Publication

A cost-effectiveness analysis of consolidative local therapy in oligometastatic non-squamous non-small cell lung cancer (NSCLC)

Journal Paper/Review - Aug 10, 2018

Units
PubMed
Doi

Citation
Panje C, Lupatsch J, Plasswilm L, Aebersold D, Siano M, Gautschi O, Schwenkglenks M, Matter-Walstra K, Dedes K, Swiss Group for Clinical Cancer Research (SAKK). A cost-effectiveness analysis of consolidative local therapy in oligometastatic non-squamous non-small cell lung cancer (NSCLC). Radiother Oncol 2018; 129:257-263.
Type
Journal Paper/Review (English)
Journal
Radiother Oncol 2018; 129
Publication Date
Aug 10, 2018
Issn Electronic
1879-0887
Pages
257-263
Brief description/objective

BACKGROUND
Novel systemic therapies have improved the prognosis of metastatic non-small cell lung cancer (NSCLC), but costs of some of these drugs are a matter of ongoing debate. More recently, local therapies (LT) such as radiotherapy and surgery have been suggested as additional treatment in oligometastatic NSCLC demonstrating an improved progression-free survival (PFS) in a phase II trial compared to maintenance chemotherapy (MC) alone. The aim of this analysis was to assess the cost-effectiveness of local therapies in oligometastatic NSCLC.

METHODS
We constructed a Markov model comparing the cost-effectiveness of LT versus MC for oligometastatic NSCLC from the Swiss healthcare payer's perspective. Treatment specifications and PFS were based on the phase II trial (NCT01725165). Overall survival (OS) was inferred from a recent phase III trial. Utilities were taken from published data. Primary outcome was the incremental cost-effectiveness-ratio (ICER, costs in Swiss Francs (CHF) per quality-adjusted life-year (QALY) gained).

RESULTS
PFS in the model was 3.8 months for MC and 11.4 months for LT (compared to 3.9 months and 11.9 months in the trial). OS in the model was 15.5 months in both arms. LT was cost-effective with a gain of 0.24 QALYs at an additional cost of CHF 9641, resulting in an ICER of CHF 40,972/QALY gained. Probabilistic sensitivity analyses demonstrated that LT was dominant or cost-effective at a willingness-to-pay threshold of CHF 100,000 per QALY in 61.7% of the simulations.

CONCLUSIONS
LT may be cost-effective for selected patients with oligometastatic NSCLC responding to first-line systemic therapy.

*What the task requires*
From the lung cancer cost-effectiveness publication above, reproduce verbatim everything from "Journal Paper/Review - Aug" down to "Journal Paper/Review (English)".

*Supplied data*

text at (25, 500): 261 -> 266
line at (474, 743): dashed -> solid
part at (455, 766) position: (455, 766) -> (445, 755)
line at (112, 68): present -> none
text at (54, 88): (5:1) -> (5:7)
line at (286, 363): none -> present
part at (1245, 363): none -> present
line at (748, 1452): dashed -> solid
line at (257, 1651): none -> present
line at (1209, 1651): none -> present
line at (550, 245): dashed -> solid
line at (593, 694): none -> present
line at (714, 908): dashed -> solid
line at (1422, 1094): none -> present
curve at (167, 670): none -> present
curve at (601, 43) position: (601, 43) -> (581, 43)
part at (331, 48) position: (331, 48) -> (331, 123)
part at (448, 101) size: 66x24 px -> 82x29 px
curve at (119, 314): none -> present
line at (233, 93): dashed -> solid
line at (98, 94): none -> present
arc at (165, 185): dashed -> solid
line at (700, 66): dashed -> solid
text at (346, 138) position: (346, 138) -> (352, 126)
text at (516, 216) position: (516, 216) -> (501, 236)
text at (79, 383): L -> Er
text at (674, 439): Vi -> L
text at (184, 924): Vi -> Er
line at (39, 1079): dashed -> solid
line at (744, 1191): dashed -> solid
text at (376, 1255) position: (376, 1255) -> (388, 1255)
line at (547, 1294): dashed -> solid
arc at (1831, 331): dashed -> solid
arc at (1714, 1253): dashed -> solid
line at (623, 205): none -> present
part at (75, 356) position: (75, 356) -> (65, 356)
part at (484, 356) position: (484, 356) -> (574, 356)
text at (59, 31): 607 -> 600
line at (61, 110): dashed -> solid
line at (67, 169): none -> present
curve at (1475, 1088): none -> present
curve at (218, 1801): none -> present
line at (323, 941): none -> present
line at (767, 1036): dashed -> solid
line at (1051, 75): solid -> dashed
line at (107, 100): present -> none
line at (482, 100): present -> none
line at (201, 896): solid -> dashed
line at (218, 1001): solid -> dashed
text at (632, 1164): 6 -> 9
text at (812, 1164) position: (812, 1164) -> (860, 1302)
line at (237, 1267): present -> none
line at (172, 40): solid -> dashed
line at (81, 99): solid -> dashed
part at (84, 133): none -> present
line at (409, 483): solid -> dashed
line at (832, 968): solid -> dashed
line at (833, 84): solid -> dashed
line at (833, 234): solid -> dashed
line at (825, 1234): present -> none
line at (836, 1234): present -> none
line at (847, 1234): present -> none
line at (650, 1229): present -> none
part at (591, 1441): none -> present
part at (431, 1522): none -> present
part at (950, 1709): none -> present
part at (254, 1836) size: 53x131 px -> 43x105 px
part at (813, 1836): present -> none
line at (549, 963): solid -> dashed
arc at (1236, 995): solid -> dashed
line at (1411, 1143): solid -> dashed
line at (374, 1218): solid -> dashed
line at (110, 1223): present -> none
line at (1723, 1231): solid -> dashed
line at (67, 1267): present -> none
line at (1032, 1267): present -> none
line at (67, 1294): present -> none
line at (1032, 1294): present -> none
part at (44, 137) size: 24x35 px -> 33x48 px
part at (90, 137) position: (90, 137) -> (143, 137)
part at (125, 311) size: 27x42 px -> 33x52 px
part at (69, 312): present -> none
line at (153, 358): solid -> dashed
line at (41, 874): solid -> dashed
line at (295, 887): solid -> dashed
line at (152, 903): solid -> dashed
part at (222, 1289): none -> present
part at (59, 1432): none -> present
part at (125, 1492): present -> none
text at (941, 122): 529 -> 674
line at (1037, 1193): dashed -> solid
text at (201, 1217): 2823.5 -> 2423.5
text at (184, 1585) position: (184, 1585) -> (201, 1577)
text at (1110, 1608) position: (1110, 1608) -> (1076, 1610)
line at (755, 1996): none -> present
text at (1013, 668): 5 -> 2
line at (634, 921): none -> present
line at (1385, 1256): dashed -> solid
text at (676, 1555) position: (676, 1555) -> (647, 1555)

*The answer*
Journal Paper/Review - Aug 10, 2018

Units
PubMed
Doi

Citation
Panje C, Lupatsch J, Plasswilm L, Aebersold D, Siano M, Gautschi O, Schwenkglenks M, Matter-Walstra K, Dedes K, Swiss Group for Clinical Cancer Research (SAKK). A cost-effectiveness analysis of consolidative local therapy in oligometastatic non-squamous non-small cell lung cancer (NSCLC). Radiother Oncol 2018; 129:257-263.
Type
Journal Paper/Review (English)